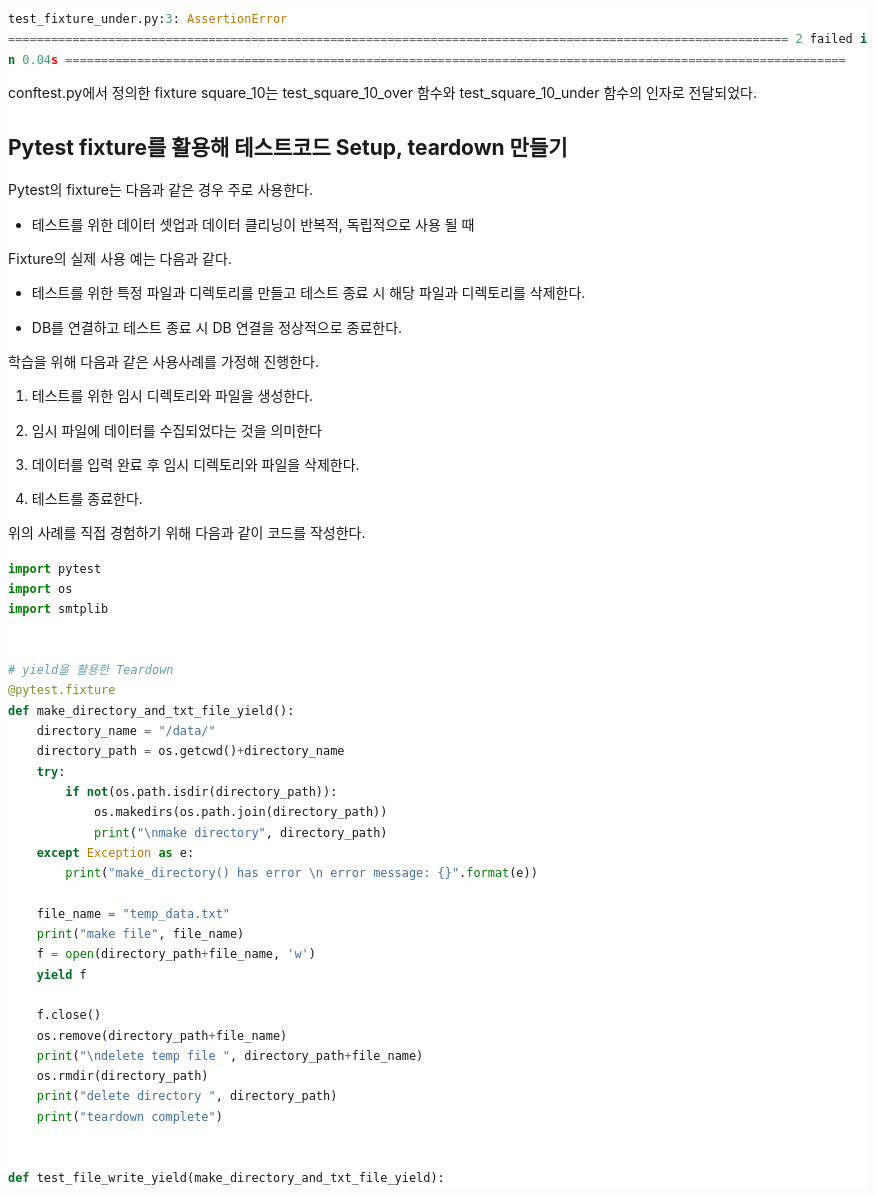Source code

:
 ```python
test_fixture_under.py:3: AssertionError
============================================================================================================= 2 failed in 0.04s =============================================================================================================
```

  

conftest.py에서 정의한 fixture square\_10는 test\_square\_10\_over 함수와 test\_square\_10\_under 함수의 인자로 전달되었다.

Pytest fixture를 활용해 테스트코드 Setup, teardown 만들기
---------------------------------------------

Pytest의 fixture는 다음과 같은 경우 주로 사용한다.

*   테스트를 위한 데이터 셋업과 데이터 클리닝이 반복적, 독립적으로 사용 될 때
    

Fixture의 실제 사용 예는 다음과 같다.

*   테스트를 위한 특정 파일과 디렉토리를 만들고 테스트 종료 시 해당 파일과 디렉토리를 삭제한다.
    
*   DB를 연결하고 테스트 종료 시 DB 연결을 정상적으로 종료한다.
    

학습을 위해 다음과 같은 사용사례를 가정해 진행한다.

1.  테스트를 위한 임시 디렉토리와 파일을 생성한다.
    
2.  임시 파일에 데이터를 수집되었다는 것을 의미한다
    
3.  데이터를 입력 완료 후 임시 디렉토리와 파일을 삭제한다.
    
4.  테스트를 종료한다.
    

위의 사례를 직접 경험하기 위해 다음과 같이 코드를 작성한다.

```python
import pytest
import os
import smtplib


# yield을 활용한 Teardown
@pytest.fixture
def make_directory_and_txt_file_yield():
    directory_name = "/data/"
    directory_path = os.getcwd()+directory_name
    try:
        if not(os.path.isdir(directory_path)):
            os.makedirs(os.path.join(directory_path))
            print("\nmake directory", directory_path)
    except Exception as e:
        print("make_directory() has error \n error message: {}".format(e))    
    
    file_name = "temp_data.txt"
    print("make file", file_name)
    f = open(directory_path+file_name, 'w')
    yield f

    f.close()
    os.remove(directory_path+file_name)
    print("\ndelete temp file ", directory_path+file_name)
    os.rmdir(directory_path)
    print("delete directory ", directory_path)
    print("teardown complete")


def test_file_write_yield(make_directory_and_txt_file_yield):
```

....

> **What to do**:
Each line of the entries holding the string "종료한다" should be found and copied.

> **Exercise result**:
*   DB를 연결하고 테스트 종료 시 DB 연결을 정상적으로 종료한다.
4.  테스트를 종료한다.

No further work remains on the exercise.